Transcribed page contents
*** Block opens ***
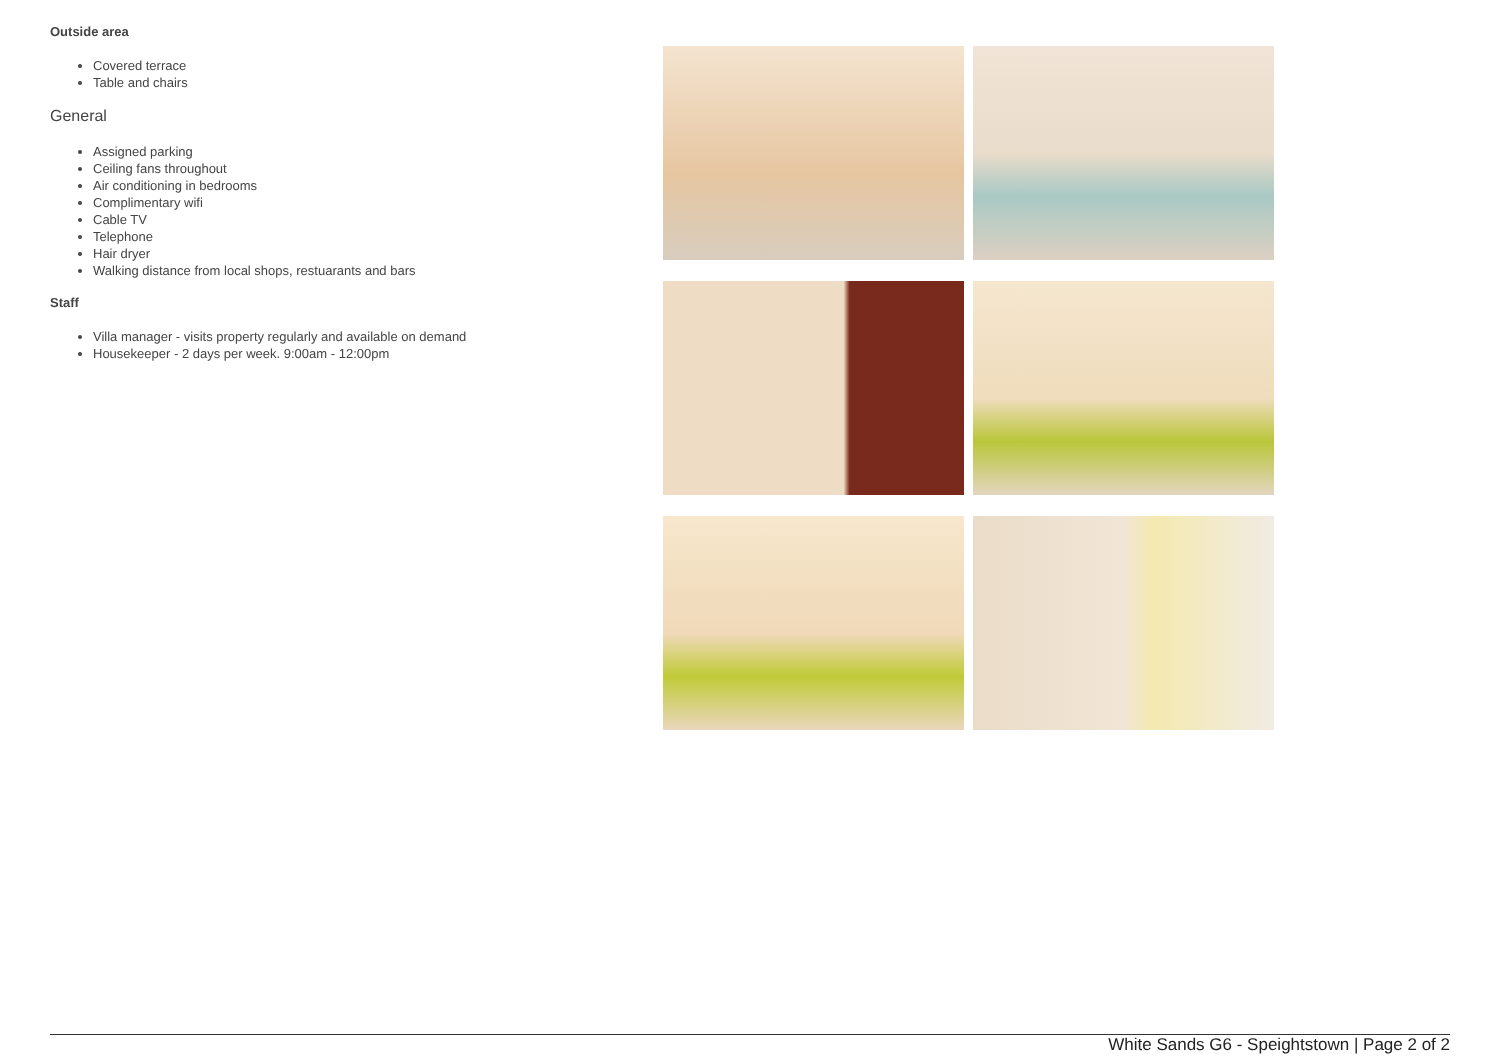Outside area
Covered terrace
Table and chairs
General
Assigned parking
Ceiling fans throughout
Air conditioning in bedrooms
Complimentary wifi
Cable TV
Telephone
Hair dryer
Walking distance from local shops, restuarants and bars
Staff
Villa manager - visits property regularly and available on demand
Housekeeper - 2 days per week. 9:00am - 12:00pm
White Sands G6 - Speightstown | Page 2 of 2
*** Block closes ***
*** Block opens ***
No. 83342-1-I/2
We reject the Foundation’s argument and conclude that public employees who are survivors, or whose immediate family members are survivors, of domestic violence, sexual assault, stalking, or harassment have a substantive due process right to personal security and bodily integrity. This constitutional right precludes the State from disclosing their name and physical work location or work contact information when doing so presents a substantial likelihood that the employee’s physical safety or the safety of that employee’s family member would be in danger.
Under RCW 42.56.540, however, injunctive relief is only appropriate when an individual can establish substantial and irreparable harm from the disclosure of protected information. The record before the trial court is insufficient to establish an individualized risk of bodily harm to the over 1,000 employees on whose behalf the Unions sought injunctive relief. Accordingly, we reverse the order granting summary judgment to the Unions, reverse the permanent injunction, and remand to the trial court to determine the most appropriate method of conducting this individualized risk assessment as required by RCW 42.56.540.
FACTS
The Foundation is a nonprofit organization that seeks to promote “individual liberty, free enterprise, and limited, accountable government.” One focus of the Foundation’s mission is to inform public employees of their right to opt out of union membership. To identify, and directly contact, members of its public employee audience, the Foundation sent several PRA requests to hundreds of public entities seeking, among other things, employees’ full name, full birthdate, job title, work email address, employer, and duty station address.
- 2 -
*** Block closes ***
*** Block opens ***
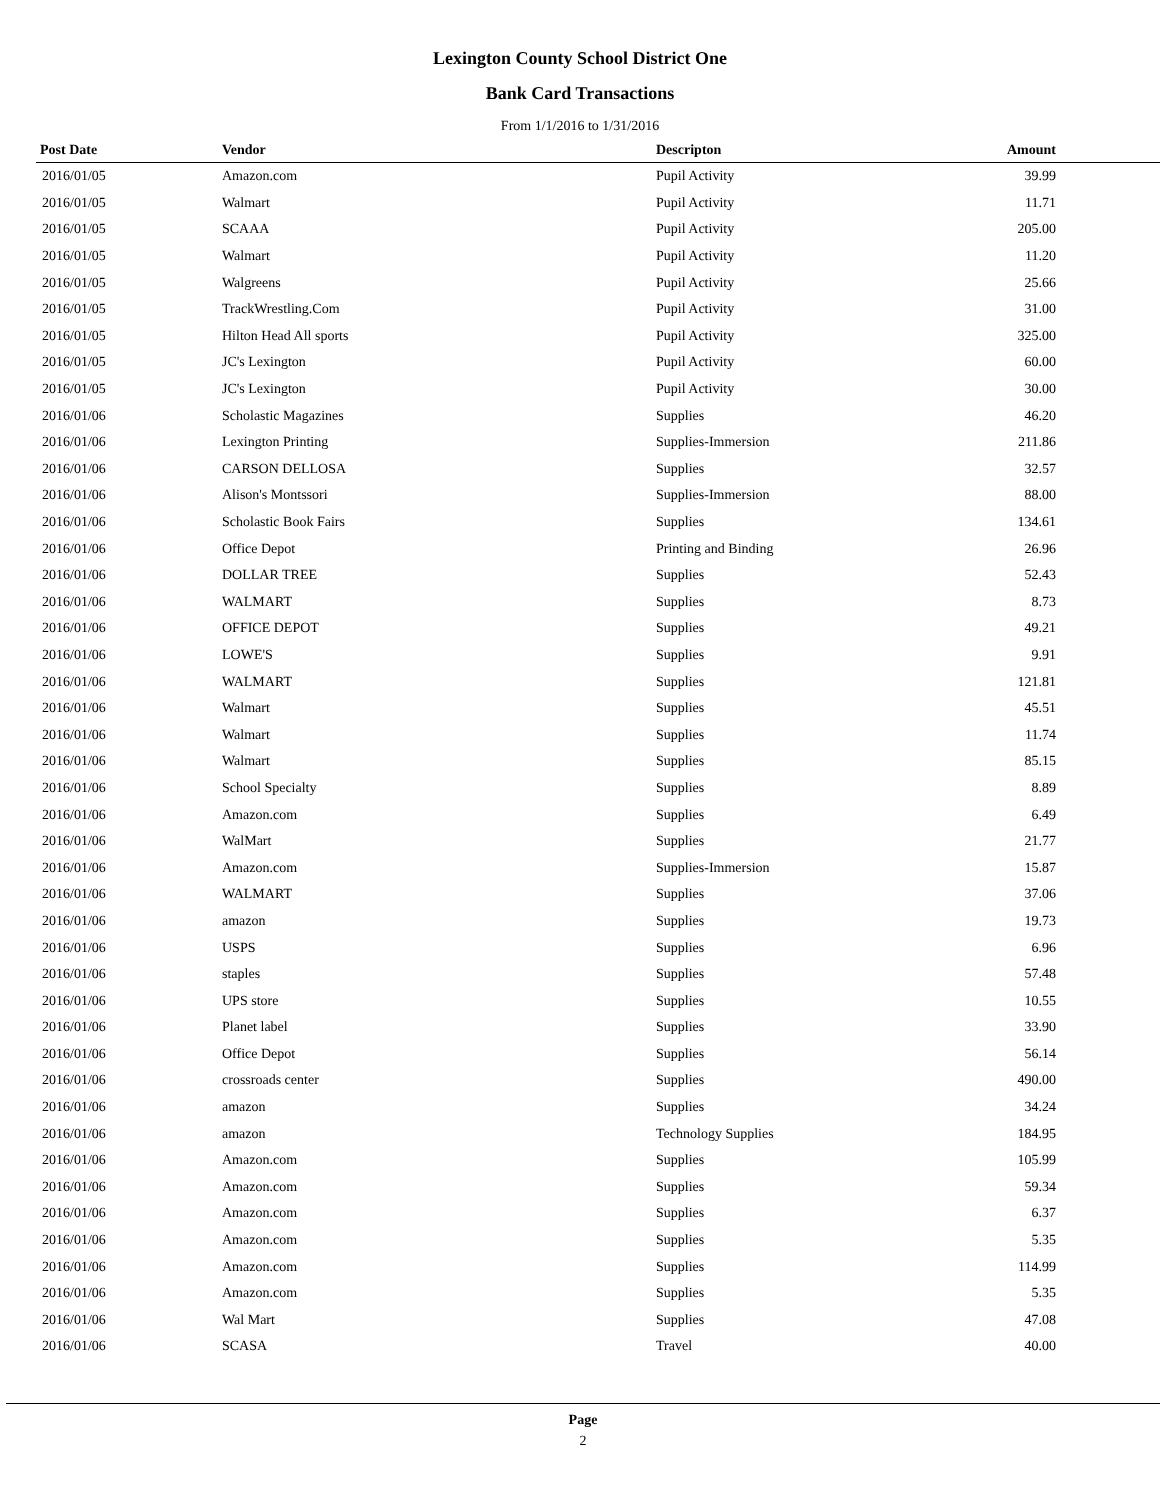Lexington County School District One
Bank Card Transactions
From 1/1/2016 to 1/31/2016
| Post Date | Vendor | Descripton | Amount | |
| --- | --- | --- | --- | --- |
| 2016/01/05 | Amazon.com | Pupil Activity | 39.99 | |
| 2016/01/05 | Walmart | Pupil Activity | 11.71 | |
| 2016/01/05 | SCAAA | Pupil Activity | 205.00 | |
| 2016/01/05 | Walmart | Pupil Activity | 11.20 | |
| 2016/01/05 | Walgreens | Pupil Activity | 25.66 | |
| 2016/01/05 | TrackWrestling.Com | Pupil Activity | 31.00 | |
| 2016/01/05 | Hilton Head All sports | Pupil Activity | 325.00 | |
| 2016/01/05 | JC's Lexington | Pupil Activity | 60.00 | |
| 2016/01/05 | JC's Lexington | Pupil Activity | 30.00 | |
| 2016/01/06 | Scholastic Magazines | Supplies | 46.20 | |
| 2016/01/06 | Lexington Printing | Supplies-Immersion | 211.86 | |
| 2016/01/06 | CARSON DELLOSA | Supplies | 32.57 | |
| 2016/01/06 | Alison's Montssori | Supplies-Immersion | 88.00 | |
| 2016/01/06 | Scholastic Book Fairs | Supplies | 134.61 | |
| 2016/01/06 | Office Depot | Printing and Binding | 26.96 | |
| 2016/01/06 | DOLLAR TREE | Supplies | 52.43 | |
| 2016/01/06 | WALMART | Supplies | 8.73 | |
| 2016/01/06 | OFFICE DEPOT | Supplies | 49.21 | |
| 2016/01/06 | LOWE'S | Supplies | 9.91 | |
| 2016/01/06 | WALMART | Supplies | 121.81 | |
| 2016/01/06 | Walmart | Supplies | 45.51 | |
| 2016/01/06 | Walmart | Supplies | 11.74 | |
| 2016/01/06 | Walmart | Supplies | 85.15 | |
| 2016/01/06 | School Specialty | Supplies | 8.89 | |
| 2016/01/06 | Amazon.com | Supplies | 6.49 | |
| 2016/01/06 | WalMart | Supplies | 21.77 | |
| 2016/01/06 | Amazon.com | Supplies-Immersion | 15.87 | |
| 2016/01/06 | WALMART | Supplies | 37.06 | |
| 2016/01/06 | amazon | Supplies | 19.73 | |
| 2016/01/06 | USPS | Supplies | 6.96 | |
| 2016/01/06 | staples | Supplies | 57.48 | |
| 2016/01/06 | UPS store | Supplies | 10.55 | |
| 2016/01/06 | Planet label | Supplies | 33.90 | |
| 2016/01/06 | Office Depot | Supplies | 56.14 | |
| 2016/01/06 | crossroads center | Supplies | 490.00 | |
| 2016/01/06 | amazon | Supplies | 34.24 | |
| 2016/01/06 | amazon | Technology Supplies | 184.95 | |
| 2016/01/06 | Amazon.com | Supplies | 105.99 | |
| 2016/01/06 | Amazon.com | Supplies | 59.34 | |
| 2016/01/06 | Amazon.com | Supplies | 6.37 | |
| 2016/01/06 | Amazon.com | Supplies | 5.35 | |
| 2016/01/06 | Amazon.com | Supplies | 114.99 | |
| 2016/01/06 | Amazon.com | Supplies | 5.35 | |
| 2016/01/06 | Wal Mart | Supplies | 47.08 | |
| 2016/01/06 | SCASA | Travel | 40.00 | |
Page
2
*** Block closes ***
## Requirement
When copying from the data above, begin at the line containing "Outside area" and end at the line containing "White Sands G6 - Speightstown | Page 2 of 2"; return those lines exactly and leave all pictures behind.

## Your response
Outside area
Covered terrace
Table and chairs
General
Assigned parking
Ceiling fans throughout
Air conditioning in bedrooms
Complimentary wifi
Cable TV
Telephone
Hair dryer
Walking distance from local shops, restuarants and bars
Staff
Villa manager - visits property regularly and available on demand
Housekeeper - 2 days per week. 9:00am - 12:00pm
White Sands G6 - Speightstown | Page 2 of 2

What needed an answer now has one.